Copy every one of the items below word for word, changing nothing.

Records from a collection
------------------------------------------------------------
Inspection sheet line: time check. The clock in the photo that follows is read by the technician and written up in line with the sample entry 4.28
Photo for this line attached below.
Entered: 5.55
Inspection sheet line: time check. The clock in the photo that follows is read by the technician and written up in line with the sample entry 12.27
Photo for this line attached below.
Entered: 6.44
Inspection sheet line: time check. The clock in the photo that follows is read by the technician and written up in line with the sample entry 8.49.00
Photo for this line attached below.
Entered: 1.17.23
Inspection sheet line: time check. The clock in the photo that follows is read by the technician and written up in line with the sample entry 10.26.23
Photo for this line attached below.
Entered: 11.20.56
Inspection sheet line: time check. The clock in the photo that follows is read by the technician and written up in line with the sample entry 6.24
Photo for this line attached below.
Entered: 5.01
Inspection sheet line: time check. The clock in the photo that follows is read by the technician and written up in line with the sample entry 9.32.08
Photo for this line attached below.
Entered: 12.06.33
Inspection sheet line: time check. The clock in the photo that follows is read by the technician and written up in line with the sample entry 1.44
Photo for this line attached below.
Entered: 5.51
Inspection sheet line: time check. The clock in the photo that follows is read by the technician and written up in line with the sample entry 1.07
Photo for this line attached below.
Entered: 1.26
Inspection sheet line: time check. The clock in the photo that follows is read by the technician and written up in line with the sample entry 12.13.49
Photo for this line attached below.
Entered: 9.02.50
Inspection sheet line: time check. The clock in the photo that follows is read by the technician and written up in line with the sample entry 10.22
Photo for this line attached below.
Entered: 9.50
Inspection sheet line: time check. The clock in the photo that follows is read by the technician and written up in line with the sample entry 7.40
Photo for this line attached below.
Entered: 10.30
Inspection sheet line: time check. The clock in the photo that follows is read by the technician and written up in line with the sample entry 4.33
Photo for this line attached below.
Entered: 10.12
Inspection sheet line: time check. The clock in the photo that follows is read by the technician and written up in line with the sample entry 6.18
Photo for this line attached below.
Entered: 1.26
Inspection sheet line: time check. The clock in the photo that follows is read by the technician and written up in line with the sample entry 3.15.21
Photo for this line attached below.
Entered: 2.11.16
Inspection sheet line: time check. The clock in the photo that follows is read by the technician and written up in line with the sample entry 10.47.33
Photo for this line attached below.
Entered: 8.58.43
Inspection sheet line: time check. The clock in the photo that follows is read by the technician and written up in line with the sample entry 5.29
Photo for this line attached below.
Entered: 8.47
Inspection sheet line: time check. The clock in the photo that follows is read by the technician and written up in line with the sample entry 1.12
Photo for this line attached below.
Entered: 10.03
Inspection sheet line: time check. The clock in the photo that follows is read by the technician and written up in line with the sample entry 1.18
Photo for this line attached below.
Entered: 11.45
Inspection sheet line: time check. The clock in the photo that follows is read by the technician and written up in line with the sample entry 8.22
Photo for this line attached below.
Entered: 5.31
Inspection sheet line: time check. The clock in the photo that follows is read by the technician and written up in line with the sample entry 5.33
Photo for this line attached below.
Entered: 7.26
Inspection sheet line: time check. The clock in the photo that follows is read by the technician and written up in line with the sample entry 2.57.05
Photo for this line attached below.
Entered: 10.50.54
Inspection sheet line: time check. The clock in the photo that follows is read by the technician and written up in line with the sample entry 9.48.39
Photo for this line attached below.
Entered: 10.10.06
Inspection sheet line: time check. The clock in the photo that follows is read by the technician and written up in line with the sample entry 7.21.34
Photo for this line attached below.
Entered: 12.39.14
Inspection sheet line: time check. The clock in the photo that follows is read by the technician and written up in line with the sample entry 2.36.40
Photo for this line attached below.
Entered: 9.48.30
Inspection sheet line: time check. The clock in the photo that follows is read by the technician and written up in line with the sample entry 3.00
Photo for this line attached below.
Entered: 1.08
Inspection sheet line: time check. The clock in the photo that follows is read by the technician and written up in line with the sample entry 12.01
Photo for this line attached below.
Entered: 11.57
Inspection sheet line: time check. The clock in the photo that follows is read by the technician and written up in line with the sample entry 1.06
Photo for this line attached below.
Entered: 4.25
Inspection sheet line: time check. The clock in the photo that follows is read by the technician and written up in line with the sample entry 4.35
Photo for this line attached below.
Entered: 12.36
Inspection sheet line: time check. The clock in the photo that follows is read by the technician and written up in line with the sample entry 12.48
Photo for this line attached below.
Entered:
------------------------------------------------------------
Exercise solution>
Inspection sheet line: time check. The clock in the photo that follows is read by the technician and written up in line with the sample entry 4.28
Photo for this line attached below.
Entered: 5.55
Inspection sheet line: time check. The clock in the photo that follows is read by the technician and written up in line with the sample entry 12.27
Photo for this line attached below.
Entered: 6.44
Inspection sheet line: time check. The clock in the photo that follows is read by the technician and written up in line with the sample entry 8.49.00
Photo for this line attached below.
Entered: 1.17.23
Inspection sheet line: time check. The clock in the photo that follows is read by the technician and written up in line with the sample entry 10.26.23
Photo for this line attached below.
Entered: 11.20.56
Inspection sheet line: time check. The clock in the photo that follows is read by the technician and written up in line with the sample entry 6.24
Photo for this line attached below.
Entered: 5.01
Inspection sheet line: time check. The clock in the photo that follows is read by the technician and written up in line with the sample entry 9.32.08
Photo for this line attached below.
Entered: 12.06.33
Inspection sheet line: time check. The clock in the photo that follows is read by the technician and written up in line with the sample entry 1.44
Photo for this line attached below.
Entered: 5.51
Inspection sheet line: time check. The clock in the photo that follows is read by the technician and written up in line with the sample entry 1.07
Photo for this line attached below.
Entered: 1.26
Inspection sheet line: time check. The clock in the photo that follows is read by the technician and written up in line with the sample entry 12.13.49
Photo for this line attached below.
Entered: 9.02.50
Inspection sheet line: time check. The clock in the photo that follows is read by the technician and written up in line with the sample entry 10.22
Photo for this line attached below.
Entered: 9.50
Inspection sheet line: time check. The clock in the photo that follows is read by the technician and written up in line with the sample entry 7.40
Photo for this line attached below.
Entered: 10.30
Inspection sheet line: time check. The clock in the photo that follows is read by the technician and written up in line with the sample entry 4.33
Photo for this line attached below.
Entered: 10.12
Inspection sheet line: time check. The clock in the photo that follows is read by the technician and written up in line with the sample entry 6.18
Photo for this line attached below.
Entered: 1.26
Inspection sheet line: time check. The clock in the photo that follows is read by the technician and written up in line with the sample entry 3.15.21
Photo for this line attached below.
Entered: 2.11.16
Inspection sheet line: time check. The clock in the photo that follows is read by the technician and written up in line with the sample entry 10.47.33
Photo for this line attached below.
Entered: 8.58.43
Inspection sheet line: time check. The clock in the photo that follows is read by the technician and written up in line with the sample entry 5.29
Photo for this line attached below.
Entered: 8.47
Inspection sheet line: time check. The clock in the photo that follows is read by the technician and written up in line with the sample entry 1.12
Photo for this line attached below.
Entered: 10.03
Inspection sheet line: time check. The clock in the photo that follows is read by the technician and written up in line with the sample entry 1.18
Photo for this line attached below.
Entered: 11.45
Inspection sheet line: time check. The clock in the photo that follows is read by the technician and written up in line with the sample entry 8.22
Photo for this line attached below.
Entered: 5.31
Inspection sheet line: time check. The clock in the photo that follows is read by the technician and written up in line with the sample entry 5.33
Photo for this line attached below.
Entered: 7.26
Inspection sheet line: time check. The clock in the photo that follows is read by the technician and written up in line with the sample entry 2.57.05
Photo for this line attached below.
Entered: 10.50.54
Inspection sheet line: time check. The clock in the photo that follows is read by the technician and written up in line with the sample entry 9.48.39
Photo for this line attached below.
Entered: 10.10.06
Inspection sheet line: time check. The clock in the photo that follows is read by the technician and written up in line with the sample entry 7.21.34
Photo for this line attached below.
Entered: 12.39.14
Inspection sheet line: time check. The clock in the photo that follows is read by the technician and written up in line with the sample entry 2.36.40
Photo for this line attached below.
Entered: 9.48.30
Inspection sheet line: time check. The clock in the photo that follows is read by the technician and written up in line with the sample entry 3.00
Photo for this line attached below.
Entered: 1.08
Inspection sheet line: time check. The clock in the photo that follows is read by the technician and written up in line with the sample entry 12.01
Photo for this line attached below.
Entered: 11.57
Inspection sheet line: time check. The clock in the photo that follows is read by the technician and written up in line with the sample entry 1.06
Photo for this line attached below.
Entered: 4.25
Inspection sheet line: time check. The clock in the photo that follows is read by the technician and written up in line with the sample entry 4.35
Photo for this line attached below.
Entered: 12.36
Inspection sheet line: time check. The clock in the photo that follows is read by the technician and written up in line with the sample entry 12.48
Photo for this line attached below.
Entered:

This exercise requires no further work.